Tanda peningkatan kualitas dibanding installment pendahulunya eksklusif terpercik sejak opening sequence-nya. Sandberg menentukan menyusun kesunyian, menunjukkan proses Samuel membuat boneka Annabelle disusul bermain petak umpet bersama puterinya. Nihil musik atau imbas suara, hanya kesepian pemantik antisipasi yang terasa mencekik. Nuansa sepi terus bertahan mencapai pertengahan durasi, namun bukan kekosongan melelahkan. Ada sedikit introduksi atas segala keganjilan dalam rumah hingga gugusan teror berskala kecil menyerupai sekelebat bayangan. Atmosfer terbangun berpengaruh di mana Sandberg   dibantu pembagian sisi gelap dan jelas ruangan oleh sinematografi Maxime Alexandre   memancing ketakutan alamiah kita bahwa ada sosok angker tengah mengintai dari balik kegelapan.

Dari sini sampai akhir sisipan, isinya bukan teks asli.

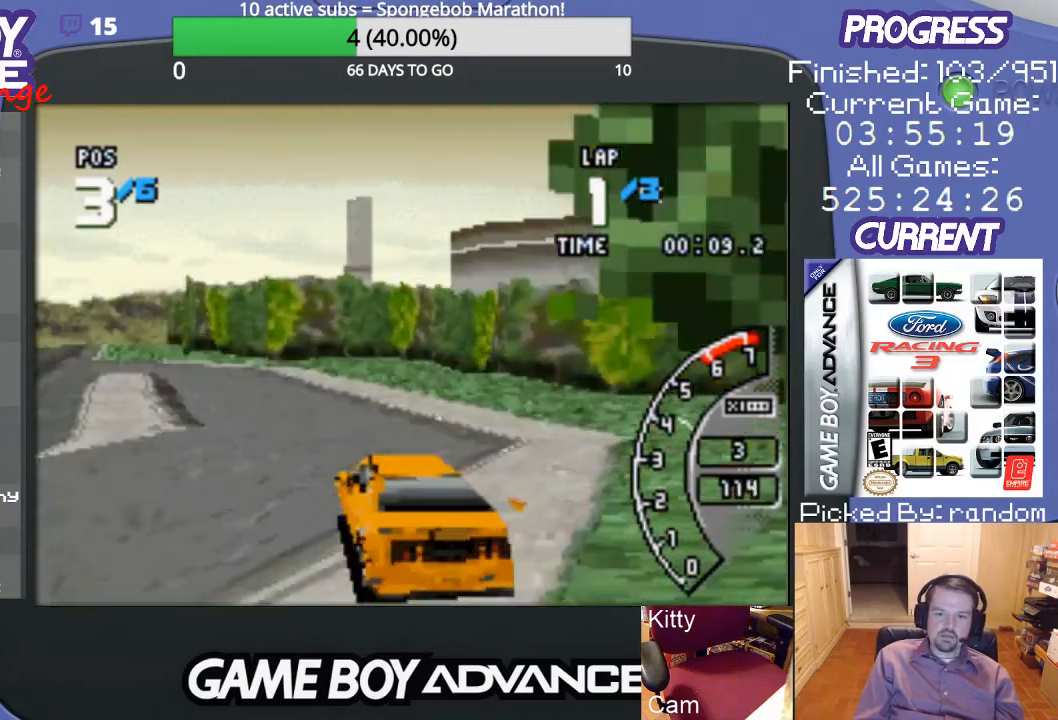
{"buttons": ["A"], "events": [[367, "DPAD_LEFT", "up"]]}
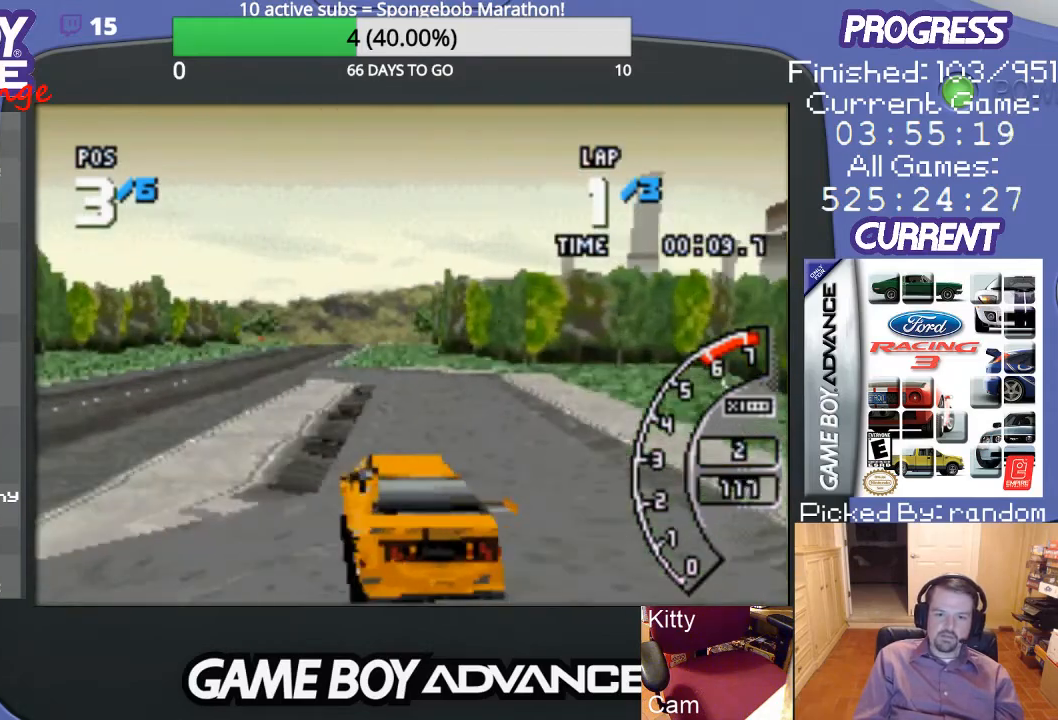
{"buttons": ["A"], "events": []}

Tapi Sandberg sadar, atmosfer saja takkan cukup memuaskan penonton luas. Butuh parade jump scare. Mengikuti ilmu James Wan ditambah kreativitas sebagaimana ia pamerkan dalam Lights Out, jump scare olahan Sandberg berisi penampakan-penampakan lewat cara serta waktu yang kerap tak terduga. Para hantu bukan saja numpang lewat memamerkan tampang seram, tetapi “aktif” melaksanakan sesuatu, sebutlah mendorong dingklik roda di siang bolong. Babak tengah film mudah bergerak di jalur formulaik berupa teror tanpa henti, namun eskalasi tempo sesudah paruh awal yang menjalar pelan plus metode cukup kreatif sang sutradara, ampuh menjaga atensi. 

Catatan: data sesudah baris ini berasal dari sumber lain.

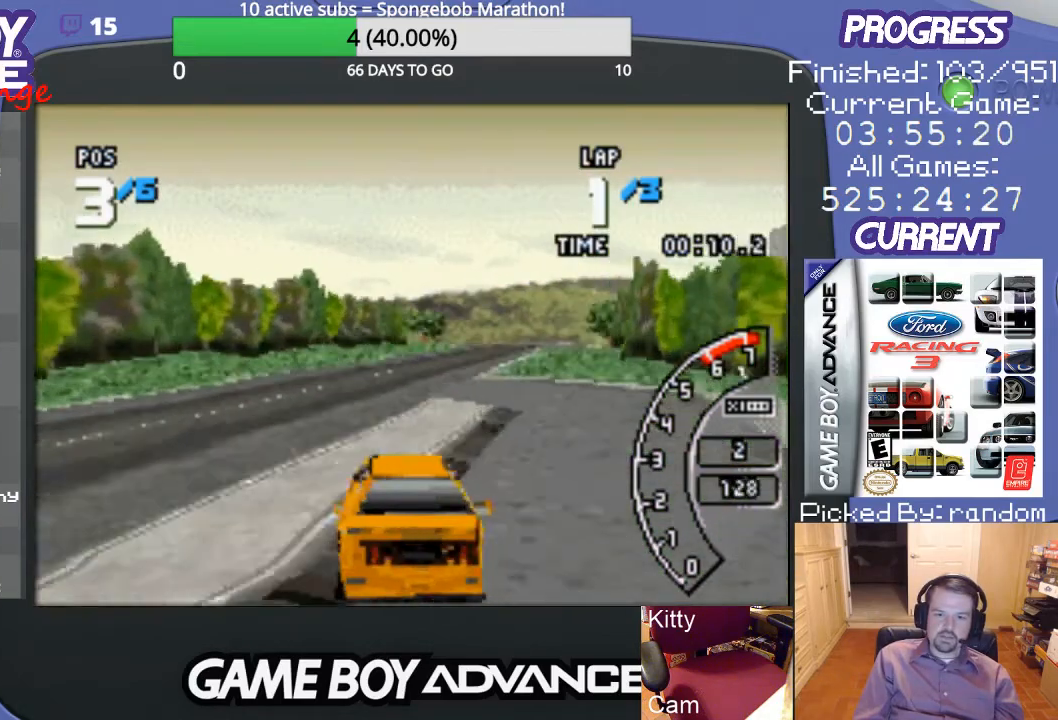
{"buttons": ["A"], "events": [[33, "DPAD_RIGHT", "down"], [333, "DPAD_RIGHT", "up"]]}
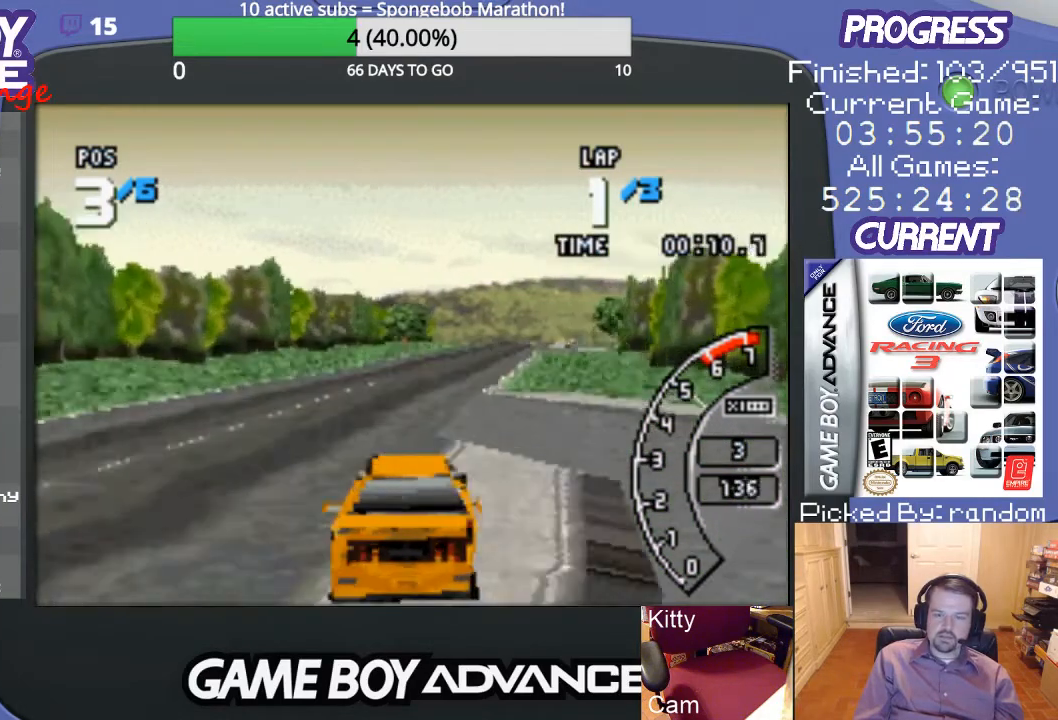
{"buttons": ["A"], "events": []}
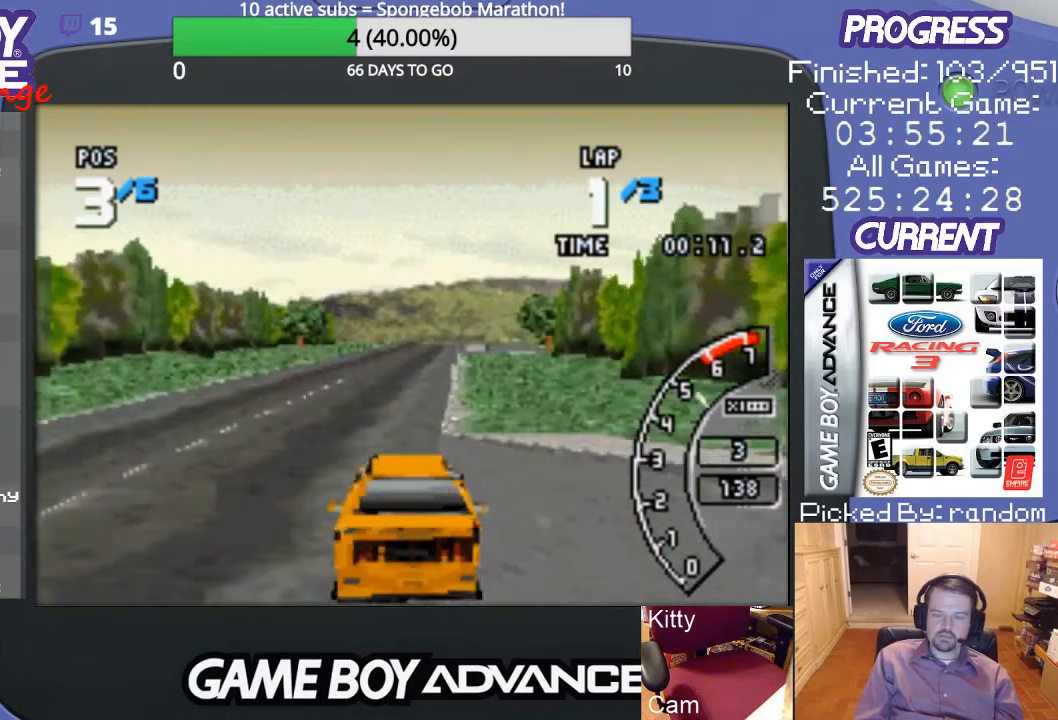
{"buttons": ["A"], "events": []}
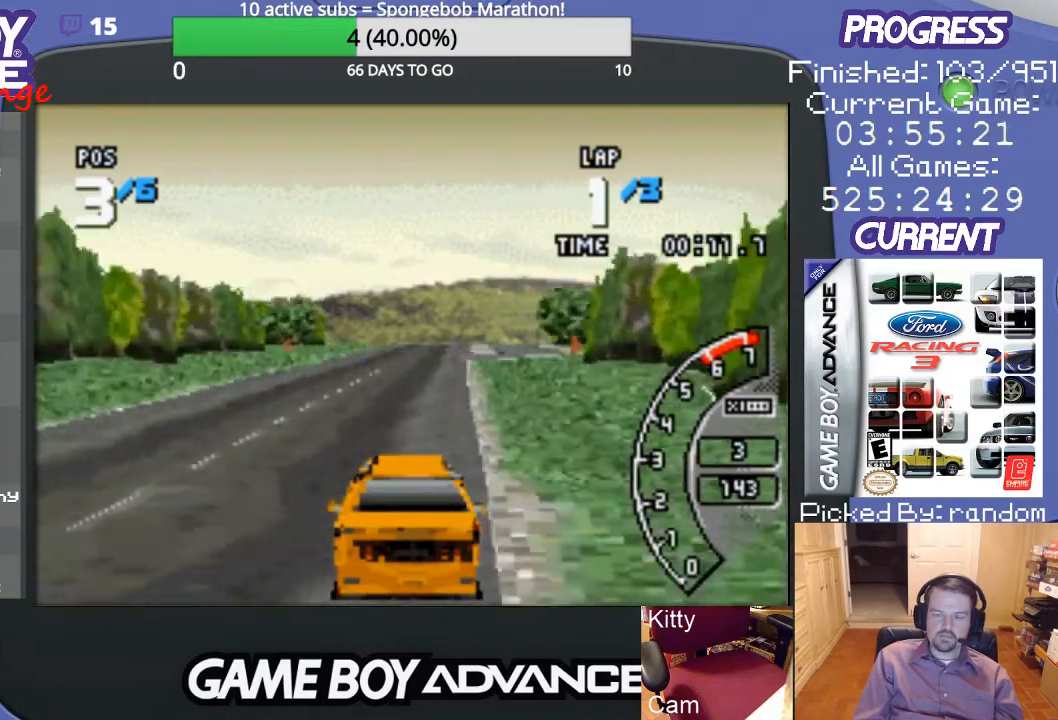
{"buttons": ["A"], "events": [[300, "DPAD_RIGHT", "down"], [367, "DPAD_RIGHT", "up"]]}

Turut menjaga film terjerumus pada kehampaan yaitu jajaran pemeran. Naskah Gary Dauberman terbagi menjadi dua fokus. Separuh pertama jadi panggung Talitha Baterman menunjukkan akting meyakinkan terkait mulut ketakutan. Tatkala kamera kerap mengambil close-up, kita bagai melihat penampilan aktris yang berpengalaman di ranah horor. Lalu paruh kedua diisi Lulu Wilson sebagai sahabat Janice, Linda. Wilson kolam mewakili niat Sandberg bersenang-senang menggarap filmnya. Baik celotehan singkat (“who cares, run!is my favorite line) maupun respon lugu atas teror boneka Annabelle menghadirkan kesejukan humor secukupnya yang tak hingga mendistraksi parade horor. Tapi tingkah polos Linda justru masuk logika, sehinga selain jadi salah satu tokoh bocah paling likeable dalam horor belakangan ini, pula terpintar. 

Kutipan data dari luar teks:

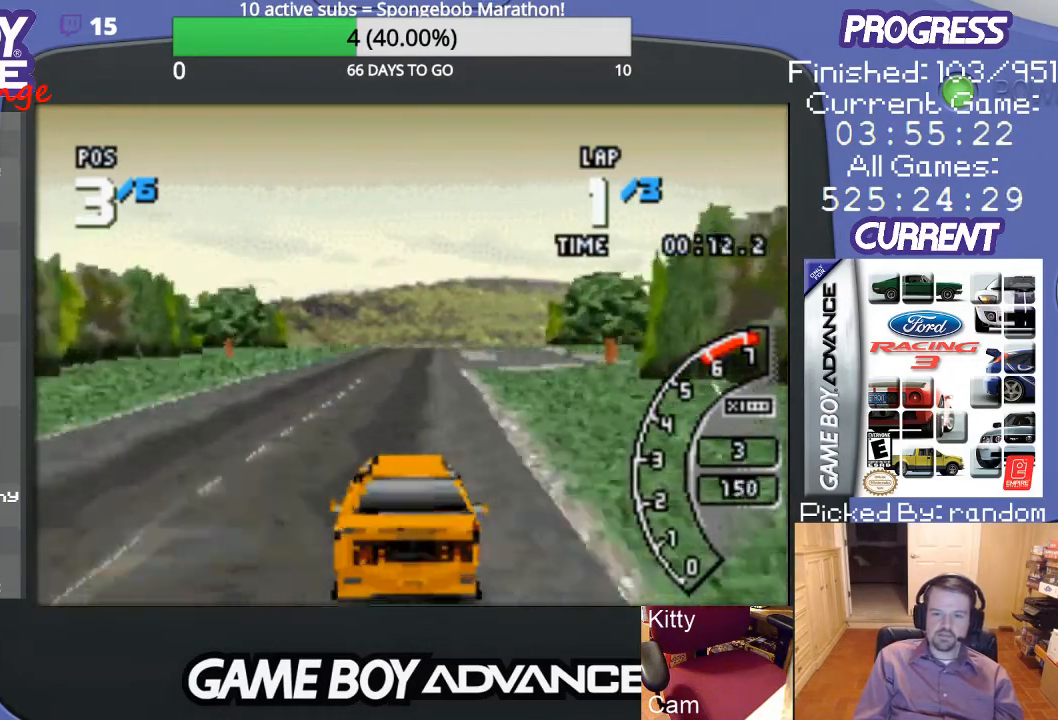
{"buttons": ["A"], "events": []}
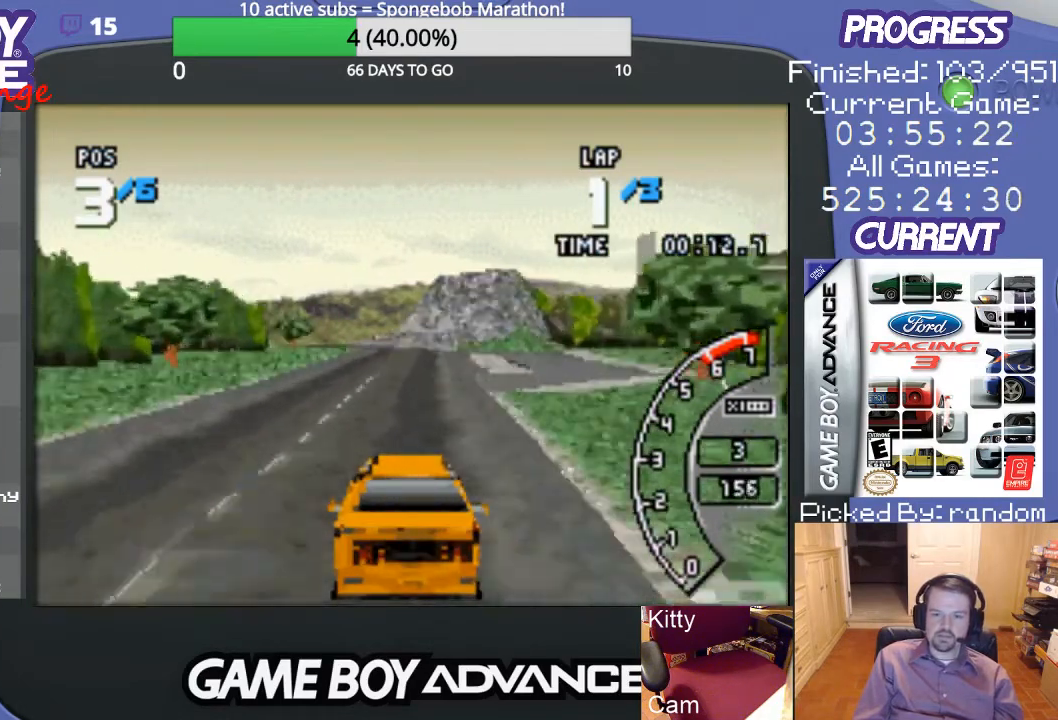
{"buttons": ["A"], "events": []}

Menyentuh third act, Sandberg tidak lagi menahan diri. Dilepaskan segala amunisi, dipacunya tempo secepat mungkin. Tidak hingga terburu-buru pula, alasannya yaitu Sandberg masih menjembatani momen demi momen, menghasilkan antisipasi yang tak kalah menegangkan dibanding suguhan kengerian utama. Berlangsung panjang namun tidak berlebihan dan konsisten menjaga dinamika, titik puncak Annabellee: Creation layak mendefinisikan “epic horror entertainment“. Terkait eksistensinya dalam The Conjuring universe, sepanjang film ikut disematkan beberapa koneksi dengan judul-judul sebelumnya, termasuk credit scene (ada dua buah) yang merujuk pada spin-off berikutnya yang bakal rilis tahun depan.